WHAT IS REQUIRED: Please write out exactly the lines of the data below from the line holding "(FFT) of tBodyAccelerationJerkStdY" through the line holding "(FFT) of tBodyAccelerationMagnitudeStd", and leave out the rest.

DATA FOR THIS TASK:
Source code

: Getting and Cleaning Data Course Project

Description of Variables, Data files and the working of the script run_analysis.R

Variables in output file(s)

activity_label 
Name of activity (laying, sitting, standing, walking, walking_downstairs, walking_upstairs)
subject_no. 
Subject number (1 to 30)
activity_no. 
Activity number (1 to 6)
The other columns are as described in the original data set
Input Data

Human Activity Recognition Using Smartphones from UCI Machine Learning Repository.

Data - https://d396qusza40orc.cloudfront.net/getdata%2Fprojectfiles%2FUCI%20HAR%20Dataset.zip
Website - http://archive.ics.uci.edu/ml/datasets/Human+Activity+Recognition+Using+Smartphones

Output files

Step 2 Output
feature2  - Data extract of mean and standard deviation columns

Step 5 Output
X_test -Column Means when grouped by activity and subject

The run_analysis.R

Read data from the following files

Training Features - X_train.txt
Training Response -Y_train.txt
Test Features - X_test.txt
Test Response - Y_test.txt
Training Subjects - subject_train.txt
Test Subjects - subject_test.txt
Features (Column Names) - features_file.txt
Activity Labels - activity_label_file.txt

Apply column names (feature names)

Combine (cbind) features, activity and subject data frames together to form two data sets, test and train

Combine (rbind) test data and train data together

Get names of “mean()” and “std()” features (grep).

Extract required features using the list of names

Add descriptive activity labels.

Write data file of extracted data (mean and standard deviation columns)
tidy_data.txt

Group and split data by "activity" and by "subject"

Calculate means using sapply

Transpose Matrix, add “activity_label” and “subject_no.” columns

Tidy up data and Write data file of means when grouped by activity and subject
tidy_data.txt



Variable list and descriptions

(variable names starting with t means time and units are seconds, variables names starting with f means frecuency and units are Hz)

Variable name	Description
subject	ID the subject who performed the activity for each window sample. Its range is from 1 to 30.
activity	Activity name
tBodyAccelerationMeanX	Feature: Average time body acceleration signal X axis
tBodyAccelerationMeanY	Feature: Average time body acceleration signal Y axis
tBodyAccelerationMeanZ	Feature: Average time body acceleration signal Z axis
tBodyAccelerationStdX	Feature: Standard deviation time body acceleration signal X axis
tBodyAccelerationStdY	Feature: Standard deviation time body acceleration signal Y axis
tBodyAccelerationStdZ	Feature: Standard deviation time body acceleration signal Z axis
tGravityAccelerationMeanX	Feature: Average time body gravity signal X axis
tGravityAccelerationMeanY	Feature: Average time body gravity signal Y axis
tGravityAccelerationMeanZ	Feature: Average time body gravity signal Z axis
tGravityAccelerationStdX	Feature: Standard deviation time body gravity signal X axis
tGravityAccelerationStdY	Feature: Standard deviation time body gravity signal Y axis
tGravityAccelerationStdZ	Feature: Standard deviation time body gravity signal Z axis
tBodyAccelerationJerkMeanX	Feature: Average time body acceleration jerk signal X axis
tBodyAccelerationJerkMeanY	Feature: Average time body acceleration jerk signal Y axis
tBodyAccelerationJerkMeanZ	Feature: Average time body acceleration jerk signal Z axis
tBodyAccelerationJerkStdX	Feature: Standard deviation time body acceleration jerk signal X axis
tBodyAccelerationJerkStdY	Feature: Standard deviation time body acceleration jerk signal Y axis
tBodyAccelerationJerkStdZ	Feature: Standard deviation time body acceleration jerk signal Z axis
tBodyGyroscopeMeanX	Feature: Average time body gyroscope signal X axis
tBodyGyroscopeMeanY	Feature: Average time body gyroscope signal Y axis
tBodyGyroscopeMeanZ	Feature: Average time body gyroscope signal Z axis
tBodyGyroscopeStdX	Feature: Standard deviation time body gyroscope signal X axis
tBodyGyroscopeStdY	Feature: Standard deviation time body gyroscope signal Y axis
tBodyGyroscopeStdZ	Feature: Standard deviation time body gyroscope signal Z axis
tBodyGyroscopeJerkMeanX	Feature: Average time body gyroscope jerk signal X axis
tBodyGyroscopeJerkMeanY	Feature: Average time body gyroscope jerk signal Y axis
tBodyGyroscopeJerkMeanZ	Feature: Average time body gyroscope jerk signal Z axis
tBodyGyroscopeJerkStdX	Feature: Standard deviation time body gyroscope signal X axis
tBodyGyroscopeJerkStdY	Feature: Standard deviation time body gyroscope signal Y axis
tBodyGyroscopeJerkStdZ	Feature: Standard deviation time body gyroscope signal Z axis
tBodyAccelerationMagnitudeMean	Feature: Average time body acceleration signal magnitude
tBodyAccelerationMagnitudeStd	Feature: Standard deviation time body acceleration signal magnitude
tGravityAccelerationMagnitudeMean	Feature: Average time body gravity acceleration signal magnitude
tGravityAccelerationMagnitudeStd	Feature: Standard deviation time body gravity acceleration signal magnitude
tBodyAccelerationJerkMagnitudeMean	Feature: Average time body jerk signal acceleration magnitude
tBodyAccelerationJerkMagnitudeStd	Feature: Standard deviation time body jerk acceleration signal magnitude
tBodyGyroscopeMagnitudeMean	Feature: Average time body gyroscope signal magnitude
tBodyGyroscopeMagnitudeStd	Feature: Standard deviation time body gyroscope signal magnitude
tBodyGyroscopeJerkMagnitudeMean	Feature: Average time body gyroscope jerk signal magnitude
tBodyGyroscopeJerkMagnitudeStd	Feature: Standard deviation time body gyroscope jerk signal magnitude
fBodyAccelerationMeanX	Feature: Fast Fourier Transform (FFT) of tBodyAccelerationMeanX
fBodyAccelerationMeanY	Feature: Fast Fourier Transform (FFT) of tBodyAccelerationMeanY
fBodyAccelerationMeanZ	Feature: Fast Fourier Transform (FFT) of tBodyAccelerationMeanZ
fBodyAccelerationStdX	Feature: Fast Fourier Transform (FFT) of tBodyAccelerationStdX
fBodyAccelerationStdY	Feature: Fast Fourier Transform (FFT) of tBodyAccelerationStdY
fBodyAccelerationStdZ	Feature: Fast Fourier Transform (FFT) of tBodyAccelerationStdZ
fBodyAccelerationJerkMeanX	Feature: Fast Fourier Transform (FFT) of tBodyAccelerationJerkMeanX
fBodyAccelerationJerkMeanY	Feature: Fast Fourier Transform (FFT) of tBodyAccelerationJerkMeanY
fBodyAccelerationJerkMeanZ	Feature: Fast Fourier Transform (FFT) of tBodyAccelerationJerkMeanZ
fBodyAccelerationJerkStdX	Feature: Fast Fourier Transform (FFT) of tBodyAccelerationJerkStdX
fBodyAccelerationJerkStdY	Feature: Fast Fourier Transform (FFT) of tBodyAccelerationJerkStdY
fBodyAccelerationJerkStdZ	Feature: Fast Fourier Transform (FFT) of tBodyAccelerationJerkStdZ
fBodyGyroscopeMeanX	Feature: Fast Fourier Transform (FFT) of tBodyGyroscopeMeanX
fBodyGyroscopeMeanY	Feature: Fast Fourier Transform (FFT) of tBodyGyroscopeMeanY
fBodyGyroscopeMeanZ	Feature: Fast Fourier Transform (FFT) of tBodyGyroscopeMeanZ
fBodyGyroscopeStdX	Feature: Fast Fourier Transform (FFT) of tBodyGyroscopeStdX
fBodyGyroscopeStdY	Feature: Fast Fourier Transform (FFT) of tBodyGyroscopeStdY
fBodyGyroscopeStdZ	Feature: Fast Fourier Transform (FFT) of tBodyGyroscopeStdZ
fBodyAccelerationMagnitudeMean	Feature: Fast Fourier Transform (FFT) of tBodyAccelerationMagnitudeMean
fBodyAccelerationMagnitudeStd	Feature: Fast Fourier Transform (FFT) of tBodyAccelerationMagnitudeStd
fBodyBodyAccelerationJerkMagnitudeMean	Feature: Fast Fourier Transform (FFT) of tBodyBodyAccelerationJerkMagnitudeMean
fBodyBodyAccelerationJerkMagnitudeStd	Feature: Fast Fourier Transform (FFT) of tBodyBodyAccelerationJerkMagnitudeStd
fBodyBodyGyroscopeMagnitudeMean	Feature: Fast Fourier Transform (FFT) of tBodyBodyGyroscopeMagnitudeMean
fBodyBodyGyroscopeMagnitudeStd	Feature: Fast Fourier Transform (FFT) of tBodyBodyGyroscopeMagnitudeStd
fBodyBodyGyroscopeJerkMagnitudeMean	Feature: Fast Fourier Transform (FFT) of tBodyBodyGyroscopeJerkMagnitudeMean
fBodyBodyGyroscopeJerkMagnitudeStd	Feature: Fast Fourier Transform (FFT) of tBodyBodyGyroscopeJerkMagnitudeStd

OUTPUT OF THE TASK:
fBodyAccelerationJerkStdY	Feature: Fast Fourier Transform (FFT) of tBodyAccelerationJerkStdY
fBodyAccelerationJerkStdZ	Feature: Fast Fourier Transform (FFT) of tBodyAccelerationJerkStdZ
fBodyGyroscopeMeanX	Feature: Fast Fourier Transform (FFT) of tBodyGyroscopeMeanX
fBodyGyroscopeMeanY	Feature: Fast Fourier Transform (FFT) of tBodyGyroscopeMeanY
fBodyGyroscopeMeanZ	Feature: Fast Fourier Transform (FFT) of tBodyGyroscopeMeanZ
fBodyGyroscopeStdX	Feature: Fast Fourier Transform (FFT) of tBodyGyroscopeStdX
fBodyGyroscopeStdY	Feature: Fast Fourier Transform (FFT) of tBodyGyroscopeStdY
fBodyGyroscopeStdZ	Feature: Fast Fourier Transform (FFT) of tBodyGyroscopeStdZ
fBodyAccelerationMagnitudeMean	Feature: Fast Fourier Transform (FFT) of tBodyAccelerationMagnitudeMean
fBodyAccelerationMagnitudeStd	Feature: Fast Fourier Transform (FFT) of tBodyAccelerationMagnitudeStd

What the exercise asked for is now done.